GOAL OF THE EXERCISE: Could you copy the listing below verbatim, starting at its first line and ending with the line that contains "KANN ES HÖREN?", both included?

---------- LISTED ENTRIES ----------

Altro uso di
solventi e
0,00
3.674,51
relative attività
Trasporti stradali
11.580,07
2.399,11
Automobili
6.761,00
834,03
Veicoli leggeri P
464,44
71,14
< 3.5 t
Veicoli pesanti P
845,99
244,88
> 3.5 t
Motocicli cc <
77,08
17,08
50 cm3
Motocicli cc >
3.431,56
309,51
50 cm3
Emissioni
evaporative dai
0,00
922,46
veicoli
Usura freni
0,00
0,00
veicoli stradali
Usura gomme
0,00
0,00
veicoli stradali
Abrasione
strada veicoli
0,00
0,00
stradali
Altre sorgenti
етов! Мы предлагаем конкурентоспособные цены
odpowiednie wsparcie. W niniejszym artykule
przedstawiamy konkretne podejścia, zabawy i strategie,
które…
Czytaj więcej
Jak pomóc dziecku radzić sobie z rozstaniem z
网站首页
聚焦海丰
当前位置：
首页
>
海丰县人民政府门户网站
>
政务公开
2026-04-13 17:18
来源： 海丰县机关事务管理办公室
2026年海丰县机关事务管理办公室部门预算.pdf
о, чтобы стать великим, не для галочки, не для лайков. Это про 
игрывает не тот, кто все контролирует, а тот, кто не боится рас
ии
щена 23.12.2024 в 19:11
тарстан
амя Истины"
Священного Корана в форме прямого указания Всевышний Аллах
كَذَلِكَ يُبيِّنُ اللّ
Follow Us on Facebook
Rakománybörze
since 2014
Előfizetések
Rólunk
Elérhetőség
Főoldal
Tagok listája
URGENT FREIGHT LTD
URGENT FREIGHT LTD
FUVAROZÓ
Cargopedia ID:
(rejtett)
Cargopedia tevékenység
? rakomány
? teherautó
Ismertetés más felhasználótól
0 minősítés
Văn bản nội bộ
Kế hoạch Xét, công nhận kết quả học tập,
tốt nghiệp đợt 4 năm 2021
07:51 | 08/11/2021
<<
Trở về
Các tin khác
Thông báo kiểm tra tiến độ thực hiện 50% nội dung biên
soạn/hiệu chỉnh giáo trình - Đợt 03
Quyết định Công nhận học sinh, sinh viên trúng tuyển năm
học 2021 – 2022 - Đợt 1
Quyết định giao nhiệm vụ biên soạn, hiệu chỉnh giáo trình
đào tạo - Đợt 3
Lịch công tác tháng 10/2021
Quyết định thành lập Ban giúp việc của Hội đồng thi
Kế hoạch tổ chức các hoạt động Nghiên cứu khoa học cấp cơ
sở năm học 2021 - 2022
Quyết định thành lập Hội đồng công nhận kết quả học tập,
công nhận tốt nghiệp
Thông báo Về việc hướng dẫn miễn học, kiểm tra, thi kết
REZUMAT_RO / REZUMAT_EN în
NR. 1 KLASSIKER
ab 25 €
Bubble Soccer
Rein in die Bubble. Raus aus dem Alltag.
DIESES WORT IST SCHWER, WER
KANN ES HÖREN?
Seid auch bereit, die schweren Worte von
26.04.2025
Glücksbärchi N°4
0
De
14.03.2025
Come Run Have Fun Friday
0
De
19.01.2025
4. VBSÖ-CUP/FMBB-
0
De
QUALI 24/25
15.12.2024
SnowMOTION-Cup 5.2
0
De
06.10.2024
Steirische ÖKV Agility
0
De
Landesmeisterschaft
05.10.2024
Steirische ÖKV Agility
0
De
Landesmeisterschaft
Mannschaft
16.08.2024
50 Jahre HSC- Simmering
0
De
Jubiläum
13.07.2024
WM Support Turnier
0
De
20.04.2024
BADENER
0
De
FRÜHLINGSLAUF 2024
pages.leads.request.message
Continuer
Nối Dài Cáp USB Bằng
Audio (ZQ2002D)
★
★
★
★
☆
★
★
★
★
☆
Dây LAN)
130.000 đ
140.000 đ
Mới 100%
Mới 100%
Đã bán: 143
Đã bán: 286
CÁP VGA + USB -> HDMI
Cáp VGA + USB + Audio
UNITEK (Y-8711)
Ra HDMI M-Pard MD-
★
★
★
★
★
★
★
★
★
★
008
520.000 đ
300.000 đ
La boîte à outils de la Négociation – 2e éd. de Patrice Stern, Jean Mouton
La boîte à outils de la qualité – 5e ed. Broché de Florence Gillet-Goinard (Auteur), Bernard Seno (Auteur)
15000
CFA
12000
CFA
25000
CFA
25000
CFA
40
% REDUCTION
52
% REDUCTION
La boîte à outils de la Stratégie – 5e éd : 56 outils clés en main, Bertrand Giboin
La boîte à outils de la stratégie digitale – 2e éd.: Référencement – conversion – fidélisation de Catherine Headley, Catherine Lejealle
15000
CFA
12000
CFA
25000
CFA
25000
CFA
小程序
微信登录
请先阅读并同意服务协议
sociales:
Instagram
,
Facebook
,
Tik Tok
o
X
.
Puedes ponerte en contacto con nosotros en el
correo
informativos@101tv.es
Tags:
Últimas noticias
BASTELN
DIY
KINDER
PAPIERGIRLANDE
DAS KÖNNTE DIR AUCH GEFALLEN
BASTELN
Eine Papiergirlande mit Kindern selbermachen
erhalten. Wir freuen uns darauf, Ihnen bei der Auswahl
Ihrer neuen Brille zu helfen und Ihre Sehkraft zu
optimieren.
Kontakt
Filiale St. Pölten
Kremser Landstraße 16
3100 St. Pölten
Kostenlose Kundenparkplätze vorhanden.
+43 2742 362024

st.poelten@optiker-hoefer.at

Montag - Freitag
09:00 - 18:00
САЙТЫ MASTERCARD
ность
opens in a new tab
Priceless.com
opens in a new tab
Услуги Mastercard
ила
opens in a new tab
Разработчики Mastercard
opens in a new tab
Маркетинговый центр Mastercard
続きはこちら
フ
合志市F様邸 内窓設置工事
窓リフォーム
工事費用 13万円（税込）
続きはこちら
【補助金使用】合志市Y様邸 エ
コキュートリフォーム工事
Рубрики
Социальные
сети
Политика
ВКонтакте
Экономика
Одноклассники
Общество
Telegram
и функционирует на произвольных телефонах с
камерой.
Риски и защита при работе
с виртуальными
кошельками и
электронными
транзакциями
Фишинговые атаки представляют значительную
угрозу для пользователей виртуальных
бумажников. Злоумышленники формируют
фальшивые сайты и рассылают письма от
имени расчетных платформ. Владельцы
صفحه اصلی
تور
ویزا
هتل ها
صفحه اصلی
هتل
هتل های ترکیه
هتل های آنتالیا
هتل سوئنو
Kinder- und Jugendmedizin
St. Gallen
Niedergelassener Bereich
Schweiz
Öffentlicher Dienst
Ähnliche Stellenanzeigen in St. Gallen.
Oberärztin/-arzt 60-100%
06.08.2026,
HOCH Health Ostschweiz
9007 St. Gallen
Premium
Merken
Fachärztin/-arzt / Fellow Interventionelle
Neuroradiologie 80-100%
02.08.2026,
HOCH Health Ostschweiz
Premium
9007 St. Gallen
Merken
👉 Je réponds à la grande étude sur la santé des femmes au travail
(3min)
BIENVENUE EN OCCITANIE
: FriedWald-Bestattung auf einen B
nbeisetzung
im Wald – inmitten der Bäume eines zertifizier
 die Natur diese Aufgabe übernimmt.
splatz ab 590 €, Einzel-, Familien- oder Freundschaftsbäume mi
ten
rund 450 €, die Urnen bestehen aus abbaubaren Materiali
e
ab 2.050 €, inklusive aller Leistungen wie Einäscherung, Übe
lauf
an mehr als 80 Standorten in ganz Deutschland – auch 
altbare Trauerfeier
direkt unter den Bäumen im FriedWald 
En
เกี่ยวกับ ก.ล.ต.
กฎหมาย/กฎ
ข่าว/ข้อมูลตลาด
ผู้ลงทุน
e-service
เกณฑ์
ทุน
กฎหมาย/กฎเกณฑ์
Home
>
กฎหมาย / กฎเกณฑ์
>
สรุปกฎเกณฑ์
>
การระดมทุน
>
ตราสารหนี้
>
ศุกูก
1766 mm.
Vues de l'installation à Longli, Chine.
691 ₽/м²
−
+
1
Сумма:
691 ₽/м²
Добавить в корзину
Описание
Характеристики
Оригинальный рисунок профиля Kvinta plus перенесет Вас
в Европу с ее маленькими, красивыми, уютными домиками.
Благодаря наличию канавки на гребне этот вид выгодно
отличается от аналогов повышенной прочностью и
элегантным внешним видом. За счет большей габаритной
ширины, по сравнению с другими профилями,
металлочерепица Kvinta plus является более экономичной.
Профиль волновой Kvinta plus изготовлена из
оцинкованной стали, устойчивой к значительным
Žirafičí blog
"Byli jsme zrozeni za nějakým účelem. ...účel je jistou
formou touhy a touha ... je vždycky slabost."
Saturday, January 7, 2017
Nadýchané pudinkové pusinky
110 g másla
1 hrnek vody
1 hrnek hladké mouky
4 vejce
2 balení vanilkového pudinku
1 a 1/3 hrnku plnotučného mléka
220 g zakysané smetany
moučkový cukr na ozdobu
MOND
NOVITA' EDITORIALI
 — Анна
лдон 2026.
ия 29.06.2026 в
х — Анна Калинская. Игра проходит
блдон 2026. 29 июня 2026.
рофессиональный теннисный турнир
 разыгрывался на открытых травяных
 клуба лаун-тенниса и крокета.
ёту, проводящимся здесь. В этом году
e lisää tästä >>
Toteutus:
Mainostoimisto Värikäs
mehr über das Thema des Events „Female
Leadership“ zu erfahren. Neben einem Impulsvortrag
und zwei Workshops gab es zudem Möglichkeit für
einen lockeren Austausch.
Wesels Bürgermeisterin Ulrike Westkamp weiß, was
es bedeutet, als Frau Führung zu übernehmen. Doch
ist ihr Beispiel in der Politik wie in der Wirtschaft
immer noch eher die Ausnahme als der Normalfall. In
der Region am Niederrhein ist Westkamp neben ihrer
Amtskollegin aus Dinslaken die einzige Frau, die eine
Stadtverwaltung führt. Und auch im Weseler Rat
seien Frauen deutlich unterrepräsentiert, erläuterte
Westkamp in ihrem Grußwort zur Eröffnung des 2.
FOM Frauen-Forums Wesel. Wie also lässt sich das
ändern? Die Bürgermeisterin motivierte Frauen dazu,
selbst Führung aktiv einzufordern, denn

----------

REPLY:
Altro uso di
solventi e
0,00
3.674,51
relative attività
Trasporti stradali
11.580,07
2.399,11
Automobili
6.761,00
834,03
Veicoli leggeri P
464,44
71,14
< 3.5 t
Veicoli pesanti P
845,99
244,88
> 3.5 t
Motocicli cc <
77,08
17,08
50 cm3
Motocicli cc >
3.431,56
309,51
50 cm3
Emissioni
evaporative dai
0,00
922,46
veicoli
Usura freni
0,00
0,00
veicoli stradali
Usura gomme
0,00
0,00
veicoli stradali
Abrasione
strada veicoli
0,00
0,00
stradali
Altre sorgenti
етов! Мы предлагаем конкурентоспособные цены
odpowiednie wsparcie. W niniejszym artykule
przedstawiamy konkretne podejścia, zabawy i strategie,
które…
Czytaj więcej
Jak pomóc dziecku radzić sobie z rozstaniem z
网站首页
聚焦海丰
当前位置：
首页
>
海丰县人民政府门户网站
>
政务公开
2026-04-13 17:18
来源： 海丰县机关事务管理办公室
2026年海丰县机关事务管理办公室部门预算.pdf
о, чтобы стать великим, не для галочки, не для лайков. Это про 
игрывает не тот, кто все контролирует, а тот, кто не боится рас
ии
щена 23.12.2024 в 19:11
тарстан
амя Истины"
Священного Корана в форме прямого указания Всевышний Аллах
كَذَلِكَ يُبيِّنُ اللّ
Follow Us on Facebook
Rakománybörze
since 2014
Előfizetések
Rólunk
Elérhetőség
Főoldal
Tagok listája
URGENT FREIGHT LTD
URGENT FREIGHT LTD
FUVAROZÓ
Cargopedia ID:
(rejtett)
Cargopedia tevékenység
? rakomány
? teherautó
Ismertetés más felhasználótól
0 minősítés
Văn bản nội bộ
Kế hoạch Xét, công nhận kết quả học tập,
tốt nghiệp đợt 4 năm 2021
07:51 | 08/11/2021
<<
Trở về
Các tin khác
Thông báo kiểm tra tiến độ thực hiện 50% nội dung biên
soạn/hiệu chỉnh giáo trình - Đợt 03
Quyết định Công nhận học sinh, sinh viên trúng tuyển năm
học 2021 – 2022 - Đợt 1
Quyết định giao nhiệm vụ biên soạn, hiệu chỉnh giáo trình
đào tạo - Đợt 3
Lịch công tác tháng 10/2021
Quyết định thành lập Ban giúp việc của Hội đồng thi
Kế hoạch tổ chức các hoạt động Nghiên cứu khoa học cấp cơ
sở năm học 2021 - 2022
Quyết định thành lập Hội đồng công nhận kết quả học tập,
công nhận tốt nghiệp
Thông báo Về việc hướng dẫn miễn học, kiểm tra, thi kết
REZUMAT_RO / REZUMAT_EN în
NR. 1 KLASSIKER
ab 25 €
Bubble Soccer
Rein in die Bubble. Raus aus dem Alltag.
DIESES WORT IST SCHWER, WER
KANN ES HÖREN?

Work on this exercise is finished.